The difference is pretty simple to understand mathematically, See since the INITIAL exposed to risk was developed within the binomial framework, the lives who die have to be counted as exposed to risk until the end of the year of age (not the investigation), whereas the central exposed to risk is developed within the poisson framework, it only measures the total time under observation (the difference being if a life dies, the life is only counted as at risk until the moment of death).

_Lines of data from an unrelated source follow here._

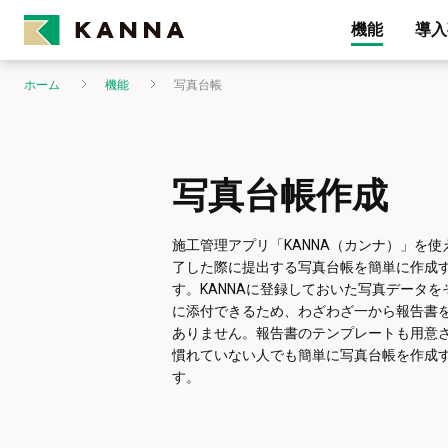
機能
導入
ホーム
機能
写真台帳
写真台帳作成
施工管理アプリ「KANNA（カンナ）」を使
了した際に提出する写真台帳を簡単に作成
す。KANNAに登録しておいた写真データを
に添付できるため、わざわざ一から報告書
ありません。報告書のテンプレートも用意
慣れていない人でも簡単に写真台帳を作成
す。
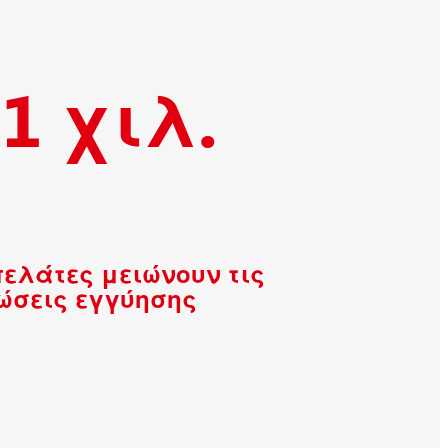
1 χιλ.
πελάτες μειώνουν τις
ώσεις εγγύησης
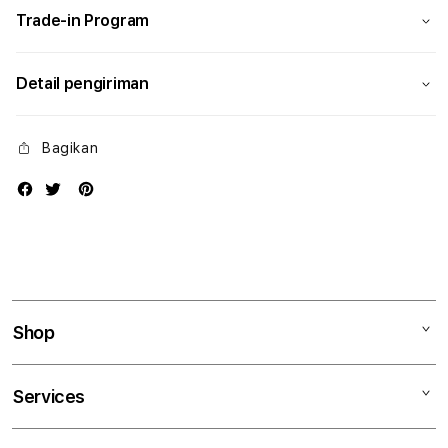
Trade-in Program
Detail pengiriman
Bagikan
Shop
Mac
Services
iPad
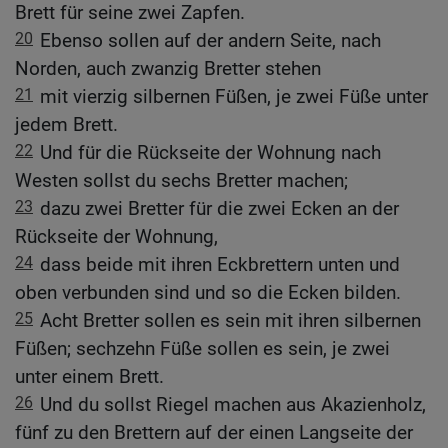
Brett für seine zwei Zapfen.
20
Ebenso sollen auf der andern Seite, nach
Norden, auch zwanzig Bretter stehen
21
mit vierzig silbernen Füßen, je zwei Füße unter
jedem Brett.
22
Und für die Rückseite der Wohnung nach
Westen sollst du sechs Bretter machen;
23
dazu zwei Bretter für die zwei Ecken an der
Rückseite der Wohnung,
24
dass beide mit ihren Eckbrettern unten und
oben verbunden sind und so die Ecken bilden.
25
Acht Bretter sollen es sein mit ihren silbernen
Füßen; sechzehn Füße sollen es sein, je zwei
unter einem Brett.
26
Und du sollst Riegel machen aus Akazienholz,
fünf zu den Brettern auf der einen Langseite der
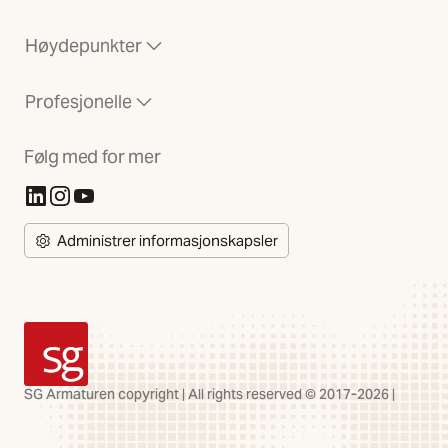
Høydepunkter
Profesjonelle
Følg med for mer
(Åpnes i ny fane)
(Åpnes i ny fane)
(Åpnes i ny fane)
Administrer informasjonskapsler
SG Armaturen
SG Armaturen copyright | All rights reserved © 2017-2026 |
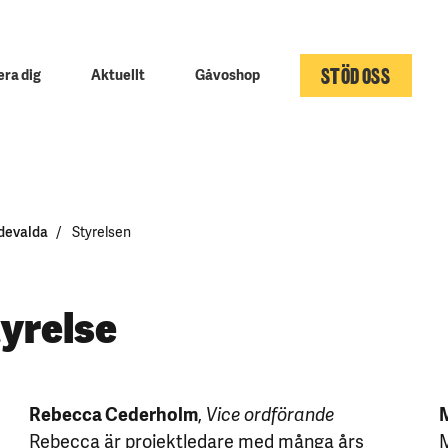
STÖD OSS
ra dig
Aktuellt
Gåvoshop
ndevalda
Styrelsen
yrelse
Rebecca Cederholm
,
Vice ordförande
Rebecca är projektledare med många års
M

So to summarise
if we let ai be the latest of the time of entry into observation, the date of attaining age label x, or the beginning of the investigation, and let bi be the earliest of death, date of losing age label x or the end of the investigation, we see that the initial exposed to risk is,
Ex = Sum over all lives (1-ai) - Sum over LIVES WHO DO NOT DIE (1-bi)
Whereas the central exposed to risk is
ExC = Sum over all lives (bi-ai)
Hopefully this should make some sense, intuitivley the initial exposed to risk really has no meaning, can only really be understood interms of the above equation.
The relationship between the two by assuming that on average deaths occur at age x+1/2. See by making this assumption we know that the length of time we will have to "add on" in respect of each death to the CENTRAL exposed to risk will be 1/2 for each death, since it has to be counted as exposed to risk until the end of the year of age. So this is where the Ex = 1/2dx + ExC comes from.